Through his music, he helped promote his own traditions while also proving that their cultures were part of a common language. Blues guitarist Taj Mahal and Diabaté teamed up with a small group of Malian musicians for the 1999 album Kulanjan, a rich fusion of American acoustic folk and blues with Malian musical styles. Mahal’s raspy voice provides a fascinating contrast to the higher registers of the Malian instrumentalists and singers. Despite their seemingly different styles, Mahal found a mutual understanding musically through their collaboration.
“It was never, ‘You play this and I’ll play that,’ we just played together, looked at each other and that was it. It was just like that. It was like the 500 years of separation had never happened,” Mahal said.
Bela Fleck collaborated with Diabaté on a series of concerts in 2009; some of the performances are included on the album, “The Ripple Effect,” released in 2020. There’s a joy in their fast-changing tempos and shared sense of humor, as exemplified by Diabaté’s playful musical response to a snippet of Fleck’s “Oh, Susannah” on the track “Kauonding Sissoko.”
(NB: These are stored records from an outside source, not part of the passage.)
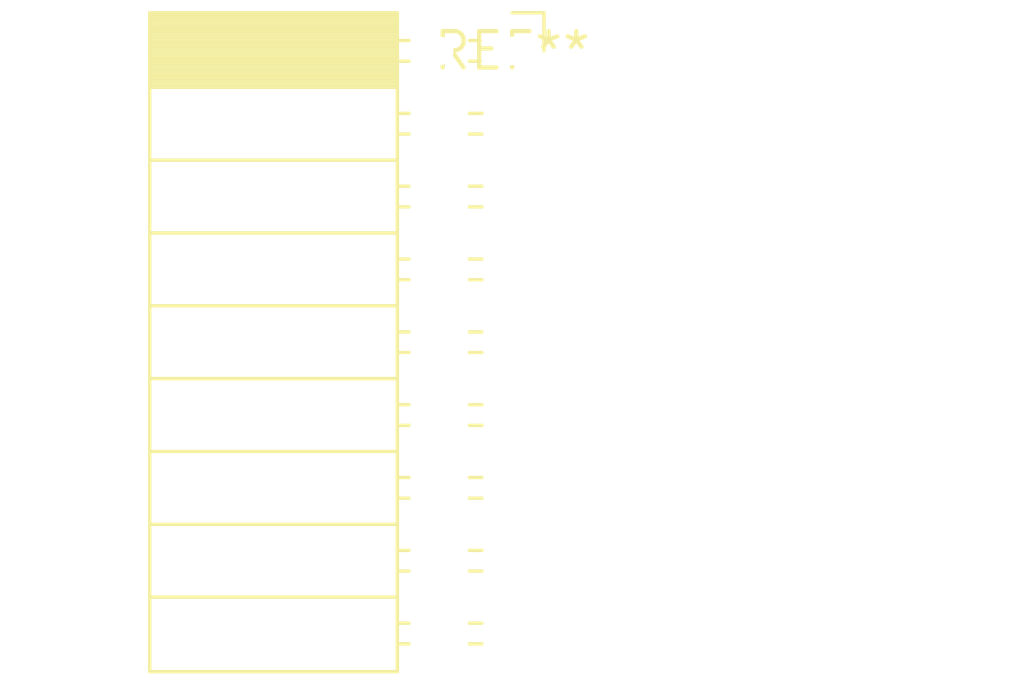
<source format=kicad_pcb>
(kicad_pcb (version 20240108) (generator pcbnew)

  (general
    (thickness 1.6)
  )

  (paper "A4")
  (layers
    (0 "F.Cu" signal)
    (31 "B.Cu" signal)
    (32 "B.Adhes" user "B.Adhesive")
    (33 "F.Adhes" user "F.Adhesive")
    (34 "B.Paste" user)
    (35 "F.Paste" user)
    (36 "B.SilkS" user "B.Silkscreen")
    (37 "F.SilkS" user "F.Silkscreen")
    (38 "B.Mask" user)
    (39 "F.Mask" user)
    (40 "Dwgs.User" user "User.Drawings")
    (41 "Cmts.User" user "User.Comments")
    (42 "Eco1.User" user "User.Eco1")
    (43 "Eco2.User" user "User.Eco2")
    (44 "Edge.Cuts" user)
    (45 "Margin" user)
    (46 "B.CrtYd" user "B.Courtyard")
    (47 "F.CrtYd" user "F.Courtyard")
    (48 "B.Fab" user)
    (49 "F.Fab" user)
    (50 "User.1" user)
    (51 "User.2" user)
    (52 "User.3" user)
    (53 "User.4" user)
    (54 "User.5" user)
    (55 "User.6" user)
    (56 "User.7" user)
    (57 "User.8" user)
    (58 "User.9" user)
  )

  (setup
    (pad_to_mask_clearance 0)
    (pcbplotparams
      (layerselection 0x00010fc_ffffffff)
      (plot_on_all_layers_selection 0x0000000_00000000)
      (disableapertmacros false)
      (usegerberextensions false)
      (usegerberattributes false)
      (usegerberadvancedattributes false)
      (creategerberjobfile false)
      (dashed_line_dash_ratio 12.000000)
      (dashed_line_gap_ratio 3.000000)
      (svgprecision 4)
      (plotframeref false)
      (viasonmask false)
      (mode 1)
      (useauxorigin false)
      (hpglpennumber 1)
      (hpglpenspeed 20)
      (hpglpendiameter 15.000000)
      (dxfpolygonmode false)
      (dxfimperialunits false)
      (dxfusepcbnewfont false)
      (psnegative false)
      (psa4output false)
      (plotreference false)
      (plotvalue false)
      (plotinvisibletext false)
      (sketchpadsonfab false)
      (subtractmaskfromsilk false)
      (outputformat 1)
      (mirror false)
      (drillshape 1)
      (scaleselection 1)
      (outputdirectory "")
    )
  )

  (net 0 "")

  (footprint "PinSocket_2x09_P2.54mm_Horizontal" (layer "F.Cu") (at 0 0))

)

</source>
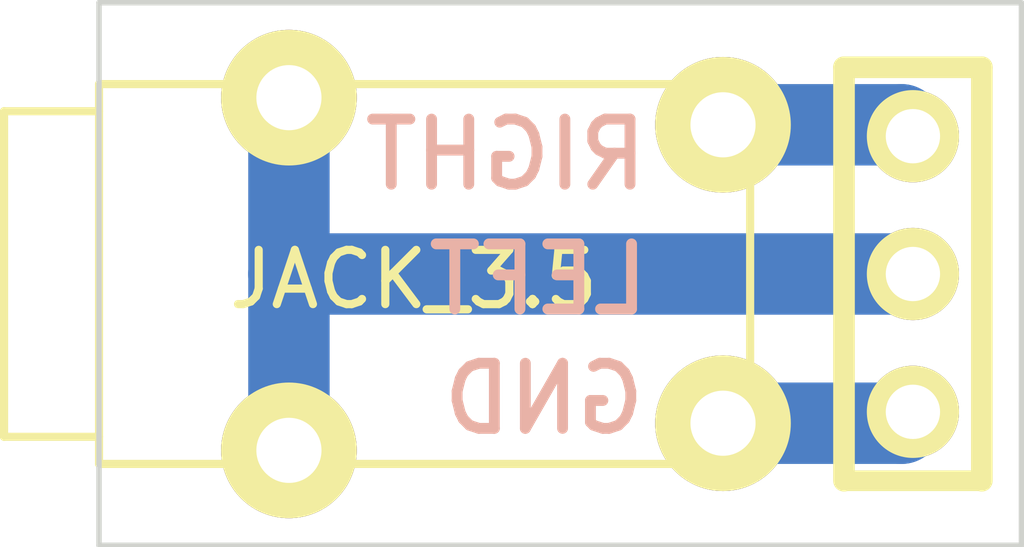
<source format=kicad_pcb>
(kicad_pcb
	(version 20241229)
	(generator "pcbnew")
	(generator_version "9.0")
	(general
		(thickness 1.6)
		(legacy_teardrops no)
	)
	(paper "A3")
	(layers
		(0 "F.Cu" signal)
		(2 "B.Cu" signal)
		(9 "F.Adhes" user)
		(11 "B.Adhes" user)
		(13 "F.Paste" user)
		(15 "B.Paste" user)
		(5 "F.SilkS" user)
		(7 "B.SilkS" user)
		(1 "F.Mask" user)
		(3 "B.Mask" user)
		(17 "Dwgs.User" user)
		(19 "Cmts.User" user)
		(21 "Eco1.User" user)
		(23 "Eco2.User" user)
		(25 "Edge.Cuts" user)
		(27 "Margin" user)
		(31 "F.CrtYd" user "F.Courtyard")
		(29 "B.CrtYd" user "B.Courtyard")
	)
	(setup
		(pad_to_mask_clearance 0)
		(allow_soldermask_bridges_in_footprints no)
		(tenting front back)
		(pcbplotparams
			(layerselection 0x00000000_00000000_55555555_555555f5)
			(plot_on_all_layers_selection 0x00000000_00000000_00000000_00000000)
			(disableapertmacros no)
			(usegerberextensions yes)
			(usegerberattributes yes)
			(usegerberadvancedattributes yes)
			(creategerberjobfile yes)
			(dashed_line_dash_ratio 12.000000)
			(dashed_line_gap_ratio 3.000000)
			(svgprecision 4)
			(plotframeref no)
			(mode 1)
			(useauxorigin no)
			(hpglpennumber 1)
			(hpglpenspeed 20)
			(hpglpendiameter 15.000000)
			(pdf_front_fp_property_popups yes)
			(pdf_back_fp_property_popups yes)
			(pdf_metadata yes)
			(pdf_single_document no)
			(dxfpolygonmode yes)
			(dxfimperialunits yes)
			(dxfusepcbnewfont yes)
			(psnegative no)
			(psa4output no)
			(plot_black_and_white yes)
			(sketchpadsonfab no)
			(plotpadnumbers no)
			(hidednponfab no)
			(sketchdnponfab yes)
			(crossoutdnponfab yes)
			(subtractmaskfromsilk no)
			(outputformat 1)
			(mirror no)
			(drillshape 1)
			(scaleselection 1)
			(outputdirectory "")
		)
	)
	(net 0 "")
	(footprint "JACK_3.5" (layer "F.Cu") (at 56 55))
	(footprint "HDR-3" (layer "F.Cu") (at 65 55 90))
	(gr_line
		(start 60.2 56.2)
		(end 54.8 56.2)
		(stroke
			(width 0.2)
			(type solid)
		)
		(layer "F.Adhes")
		(uuid "4860210d-8b56-429a-9c18-5d8912b9f789")
	)
	(gr_line
		(start 60.2 53.8)
		(end 54.8 53.8)
		(stroke
			(width 0.2)
			(type solid)
		)
		(layer "F.Adhes")
		(uuid "72630220-8e91-402b-8c18-272fff5fbed0")
	)
	(gr_line
		(start 60.2 51.6)
		(end 60.2 58.3)
		(stroke
			(width 0.2)
			(type solid)
		)
		(layer "F.Adhes")
		(uuid "743b2182-dc8f-4596-9287-8962623c8fd9")
	)
	(gr_line
		(start 60.2 58.3)
		(end 54.8 58.3)
		(stroke
			(width 0.2)
			(type solid)
		)
		(layer "F.Adhes")
		(uuid "9a119272-dc13-4ac9-b04b-0cd78f4cfdec")
	)
	(gr_line
		(start 54.8 51.6)
		(end 60.2 51.6)
		(stroke
			(width 0.2)
			(type solid)
		)
		(layer "F.Adhes")
		(uuid "b93a1b56-47ef-4f2a-a410-c896c0128484")
	)
	(gr_line
		(start 54.8 58.3)
		(end 54.8 51.6)
		(stroke
			(width 0.2)
			(type solid)
		)
		(layer "F.Adhes")
		(uuid "dd4f8e63-bfa1-493a-a19a-c3f7cbac07bc")
	)
	(gr_line
		(start 50 50)
		(end 50 60)
		(stroke
			(width 0.1)
			(type solid)
		)
		(layer "Edge.Cuts")
		(uuid "1a6d017b-f792-43a4-8134-7689bb4ca2f4")
	)
	(gr_line
		(start 50 60)
		(end 67 60)
		(stroke
			(width 0.1)
			(type solid)
		)
		(layer "Edge.Cuts")
		(uuid "2b2f113b-0553-4b3a-9f41-e68987dfeef5")
	)
	(gr_line
		(start 67 50)
		(end 50 50)
		(stroke
			(width 0.1)
			(type solid)
		)
		(layer "Edge.Cuts")
		(uuid "ae2eb508-8ca9-4d8d-b99a-83ad40c848a0")
	)
	(gr_line
		(start 67 60)
		(end 67 50)
		(stroke
			(width 0.1)
			(type solid)
		)
		(layer "Edge.Cuts")
		(uuid "bac61857-3ce4-4776-a896-82d6102a364d")
	)
	(gr_text "GND"
		(at 58.2 57.3 0)
		(layer "B.SilkS")
		(uuid "4186313b-7ef6-40d5-9e80-8ed08b64bd79")
		(effects
			(font
				(size 1.2 1.2)
				(thickness 0.2)
			)
			(justify mirror)
		)
	)
	(gr_text "LEFT"
		(at 58.1 55.1 0)
		(layer "B.SilkS")
		(uuid "6c149bd9-2568-499b-a7fb-20c5fd7ea54a")
		(effects
			(font
				(size 1.2 1.2)
				(thickness 0.2)
			)
			(justify mirror)
		)
	)
	(gr_text "RIGHT"
		(at 57.5 52.8 0)
		(layer "B.SilkS")
		(uuid "7bf98ced-2933-43e0-824a-c33fcc8c8190")
		(effects
			(font
				(size 1.2 1.2)
				(thickness 0.2)
			)
			(justify mirror)
		)
	)
	(segment
		(start 53.5 55)
		(end 53.5 58.25)
		(width 1.5)
		(layer "B.Cu")
		(net 0)
		(uuid "00000000-0000-0000-0000-00005416a541")
	)
	(segment
		(start 64.79 52.25)
		(end 65 52.46)
		(width 1.5)
		(layer "B.Cu")
		(net 0)
		(uuid "00000000-0000-0000-0000-00005416a543")
	)
	(segment
		(start 64.79 57.75)
		(end 65 57.54)
		(width 1.5)
		(layer "B.Cu")
		(net 0)
		(uuid "00000000-0000-0000-0000-00005416a546")
	)
	(segment
		(start 53.5 51.75)
		(end 53.5 55)
		(width 1.5)
		(layer "B.Cu")
		(net 0)
		(uuid "1c822b5c-3c1b-4a37-93a7-71b4756ba3f2")
	)
	(segment
		(start 65 55)
		(end 53.5 55)
		(width 1.5)
		(layer "B.Cu")
		(net 0)
		(uuid "3803b5b5-d421-4c06-b303-fceac1bef56c")
	)
	(segment
		(start 61.5 57.75)
		(end 64.79 57.75)
		(width 1.5)
		(layer "B.Cu")
		(net 0)
		(uuid "a4a3c9ff-a122-4494-b946-e9a698eff77e")
	)
	(segment
		(start 61.5 52.25)
		(end 64.79 52.25)
		(width 1.5)
		(layer "B.Cu")
		(net 0)
		(uuid "eccf2a2d-44a6-4a6a-8011-b933942a614a")
	)
	(embedded_fonts no)
)

</source>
“Toumani was incredibly kind from the beginning. He always called me ‘brother’ and I felt so blessed,” Fleck said. “Toumani had a grace about him, that’s what I think, and a great touch.”
“A great artist belonging to the world”
Iranian kamancheh player Kayhan Kalhor is one of Diabaté’s most recent collaborators, having released a duo album, “The Sky Is The Same Colour Everywhere,” last year. Their collaboration began with an invitation to play together at the Morgenland Festival in Osnabrück, Germany, where they met just hours before their first concert. The album was recorded after a short European tour, but their musical interplay suggested a much longer partnership.
“We come from two different cultures that see music in the same way. Improvisation is one of the main aspects. Another is that our musical culture goes back a long way,” Kalhol says. “When you go deep into a culture and you really know the music of that culture, you have the freedom and the vision to add something to it. So it’s not surprising that a musician of Toumani’s talent and stature would add something to the music used by the younger generation.”
Kalhol added that while Diabaté is part of the Mande culture, ultimately his music connects with everyone.
“Vincent van Gogh, Paul Cézanne, Akira Kurosawa, Abbas Kiarostami are great artists who belong to the world,” Kalhol said, “so I don’t see Toumani as a Malian kora player, but as a great artist who belongs to the world.”
Aaron Cohen is the author of Move On Up: Chicago Soul Music and Black Cultural Power (University of Chicago Press) and Amazing Grace (Bloomsbury). He teaches humanities and English composition at the City University of Chicago and writes regularly about the arts for publications such as the Chicago Tribune, the Chicago Reader, and Downbeat.